White Girl: A Story of School Desegregation

White Girl: A Story of School Desegregation book cover

White Girl: A Story of School Desegregation

Author(s): Clara Silverstein (Author)

  • Publisher: University of Georgia Press
  • Publication Date: 20 Sept. 2004
  • Language: English
  • Print length: 149 pages
  • ISBN-10: 0820326623
  • ISBN-13: 9780820326627

Book Description

This poignant account recalls firsthand the upheaval surrounding court-ordered busing in the early 1970s to achieve school integration. Like many students at the vanguard of this great social experiment, sixth-grader Clara Silverstein was spit on, tripped, and shoved by her new schoolmates. At other times she was shunned altogether. In the conventional imagery of the civil rights era, someone in Silverstein’s situation would be black. She was white, however – one of the few white students in her entire school. “”My story is usually lost in the historical accounts of busing,”” Silverstein writes. At the predominantly black public schools she attended in Richmond, Virginia, Silverstein dealt daily with the unintended, unforeseen consequences of busing as she also negotiated the typical passions and concerns of young adulthood – all with little direction from her elders, who seemed just as bewildered by the changes surrounding them.
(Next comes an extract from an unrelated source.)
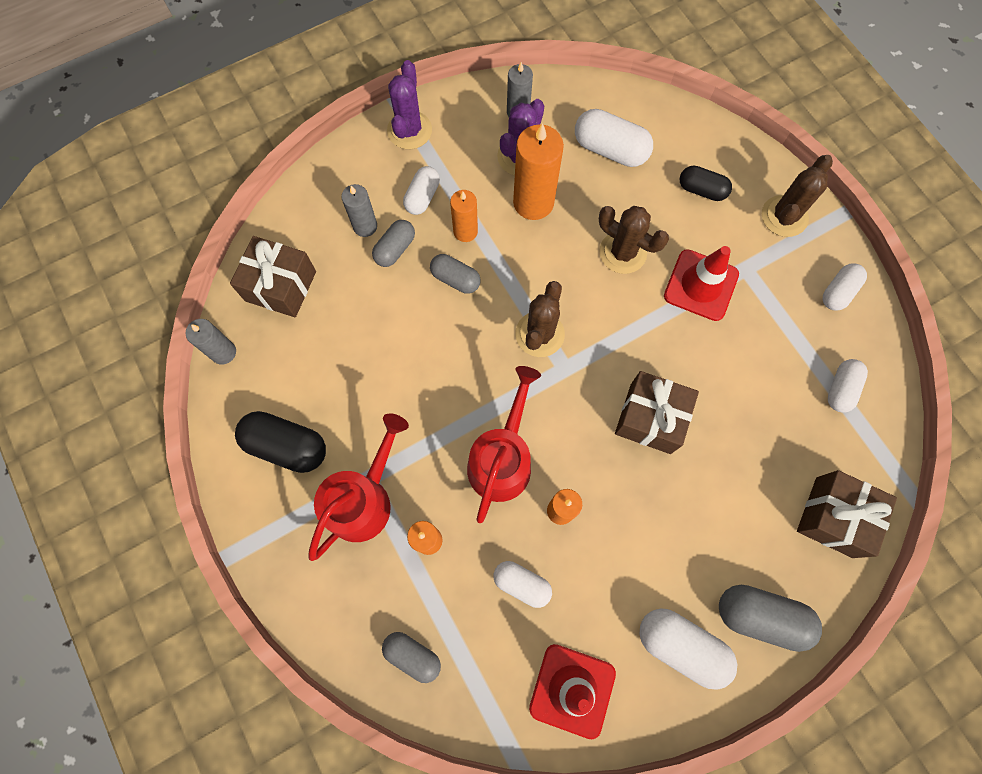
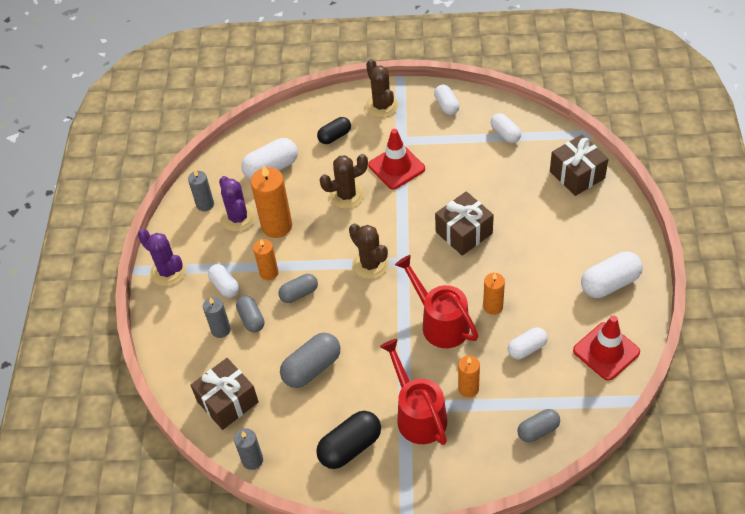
camera: 55 degrees left, 20 degrees down
(760, 616) = (614, 237): grey capsule -> grey capsule (312, 368)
When Silverstein developed a crush on a black boy, when yet another of her white schoolmates switched to a private school, when she naively came to class wearing a jacket with a Confederate flag on it, she was mostly on her own to contend with the fallout. Silverstein’s father had died when she was seven. Another complication: she was Jewish. As her black schoolmates viewed her through the veil of race, Silverstein gazed back through her private grief and awareness of religious difference. Inspired by her parents’ ideals, Silverstein remained in the public schools despite the emotional stakes. “”I was lost,”” she admits. “”If I learned nothing else, I did come to understand the scourge of racism.”” Her achingly honest story, woven with historical details, confronts us with powerful questions about race and the use of our schools to engineer social change.

Editorial Reviews

Review

This wonderful memoir inverts our understanding of desegregation, reminding us that the white students on the bus were just as heroic as their black counterparts. The story is at once a vivid description of a controversial social experiment, an intimate chronicle of a girl’s turbulent journey through adolescence, and a loving tribute to a visionary father who died too young. – James S. Hirsch, author of Two Souls Indivisible

About the Author

Clara Silverstein is an editor and writer for the Boston Herald. She is also a published poet and the program director for the Writers’ Center at Chautauqua in upstate New York.